+++ Data for processing

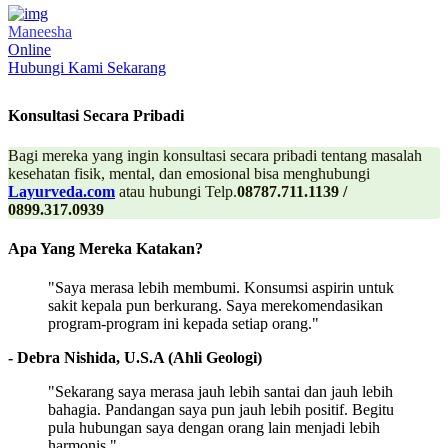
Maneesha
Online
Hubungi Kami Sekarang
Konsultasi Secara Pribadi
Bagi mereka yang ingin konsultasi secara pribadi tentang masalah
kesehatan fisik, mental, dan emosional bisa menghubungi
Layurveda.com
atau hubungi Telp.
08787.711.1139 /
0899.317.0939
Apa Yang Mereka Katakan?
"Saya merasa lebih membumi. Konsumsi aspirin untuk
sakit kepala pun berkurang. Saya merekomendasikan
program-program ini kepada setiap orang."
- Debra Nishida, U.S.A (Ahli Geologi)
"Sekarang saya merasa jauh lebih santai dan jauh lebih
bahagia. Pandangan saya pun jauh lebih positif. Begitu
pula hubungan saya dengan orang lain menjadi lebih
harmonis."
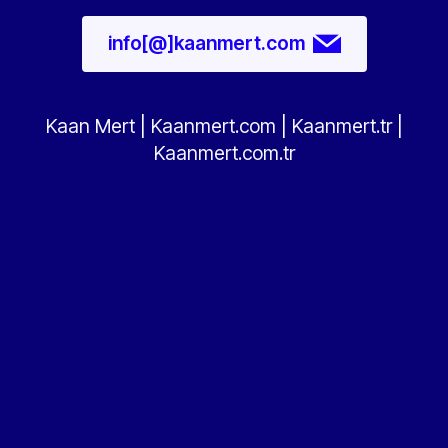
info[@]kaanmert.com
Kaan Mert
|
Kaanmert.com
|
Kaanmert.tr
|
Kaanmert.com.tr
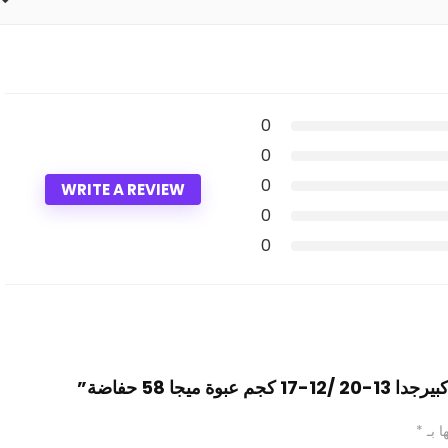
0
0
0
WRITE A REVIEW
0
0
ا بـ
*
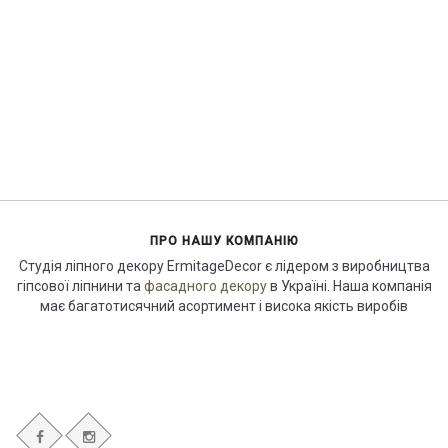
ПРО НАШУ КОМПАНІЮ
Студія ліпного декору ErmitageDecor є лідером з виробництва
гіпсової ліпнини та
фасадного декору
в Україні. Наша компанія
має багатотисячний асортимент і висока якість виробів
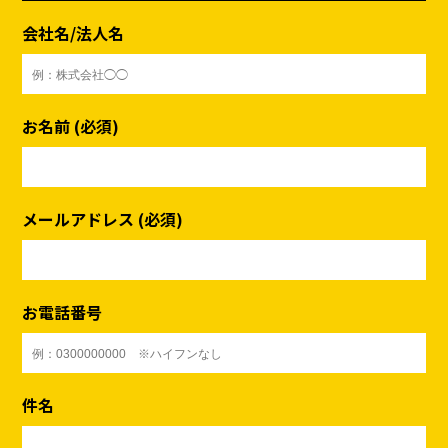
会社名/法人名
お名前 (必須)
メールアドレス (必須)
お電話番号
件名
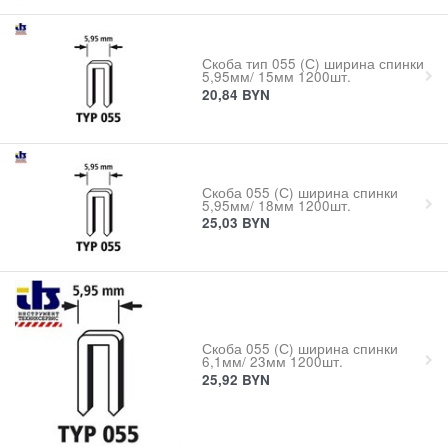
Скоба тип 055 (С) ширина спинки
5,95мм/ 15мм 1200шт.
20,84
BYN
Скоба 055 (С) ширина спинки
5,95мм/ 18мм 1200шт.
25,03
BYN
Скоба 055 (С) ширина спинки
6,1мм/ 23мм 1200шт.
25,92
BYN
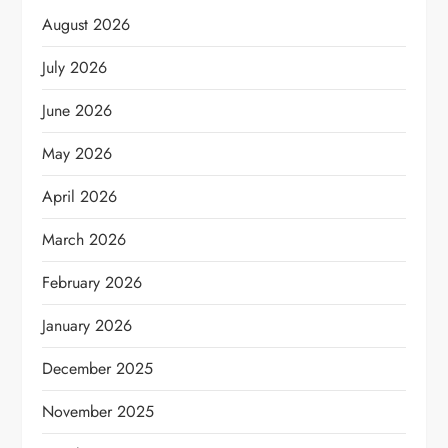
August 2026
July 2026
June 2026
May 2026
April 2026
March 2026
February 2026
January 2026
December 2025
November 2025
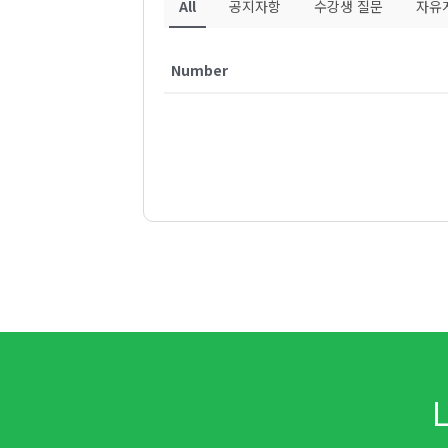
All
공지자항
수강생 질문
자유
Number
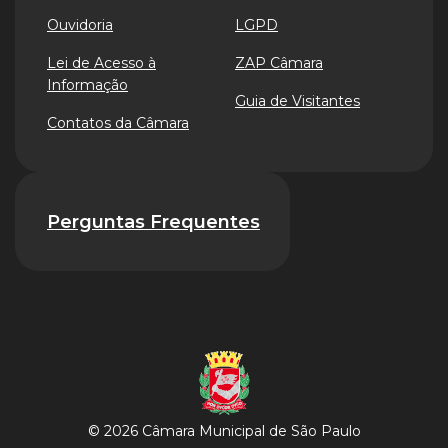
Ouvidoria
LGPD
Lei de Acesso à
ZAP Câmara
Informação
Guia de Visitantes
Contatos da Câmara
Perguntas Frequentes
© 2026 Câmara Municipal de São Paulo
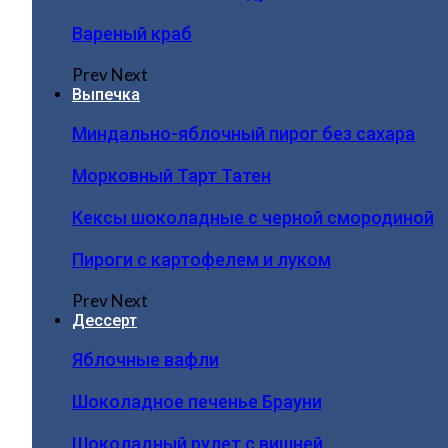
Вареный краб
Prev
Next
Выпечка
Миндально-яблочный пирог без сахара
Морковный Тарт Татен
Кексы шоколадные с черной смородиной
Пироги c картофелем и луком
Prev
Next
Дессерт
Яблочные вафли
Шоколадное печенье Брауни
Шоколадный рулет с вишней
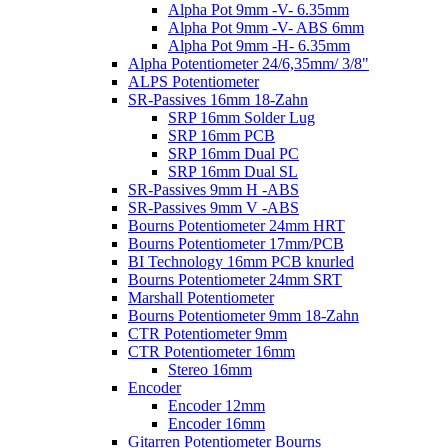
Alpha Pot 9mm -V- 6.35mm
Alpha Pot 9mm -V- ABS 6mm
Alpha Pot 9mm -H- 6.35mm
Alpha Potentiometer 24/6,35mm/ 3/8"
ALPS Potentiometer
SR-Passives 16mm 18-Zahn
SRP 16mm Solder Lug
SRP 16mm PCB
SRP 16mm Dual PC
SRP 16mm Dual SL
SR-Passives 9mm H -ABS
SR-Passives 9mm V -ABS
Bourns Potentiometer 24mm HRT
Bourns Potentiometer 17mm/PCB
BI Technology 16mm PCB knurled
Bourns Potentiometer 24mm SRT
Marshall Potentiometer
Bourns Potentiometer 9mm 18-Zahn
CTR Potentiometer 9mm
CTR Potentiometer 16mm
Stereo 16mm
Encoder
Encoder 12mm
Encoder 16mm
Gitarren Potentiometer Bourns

++++++

Only the lines from the start of the records above through the line containing "ПРО НАШУ КОМПАНІЮ" should be returned, exactly and with both ends, please; the pictures stay out.

Maneesha
Online
Hubungi Kami Sekarang
Konsultasi Secara Pribadi
Bagi mereka yang ingin konsultasi secara pribadi tentang masalah
kesehatan fisik, mental, dan emosional bisa menghubungi
Layurveda.com
atau hubungi Telp.
08787.711.1139 /
0899.317.0939
Apa Yang Mereka Katakan?
"Saya merasa lebih membumi. Konsumsi aspirin untuk
sakit kepala pun berkurang. Saya merekomendasikan
program-program ini kepada setiap orang."
- Debra Nishida, U.S.A (Ahli Geologi)
"Sekarang saya merasa jauh lebih santai dan jauh lebih
bahagia. Pandangan saya pun jauh lebih positif. Begitu
pula hubungan saya dengan orang lain menjadi lebih
harmonis."
info[@]kaanmert.com
Kaan Mert
|
Kaanmert.com
|
Kaanmert.tr
|
Kaanmert.com.tr
0
0
0
WRITE A REVIEW
0
0
ا بـ
*
ПРО НАШУ КОМПАНІЮ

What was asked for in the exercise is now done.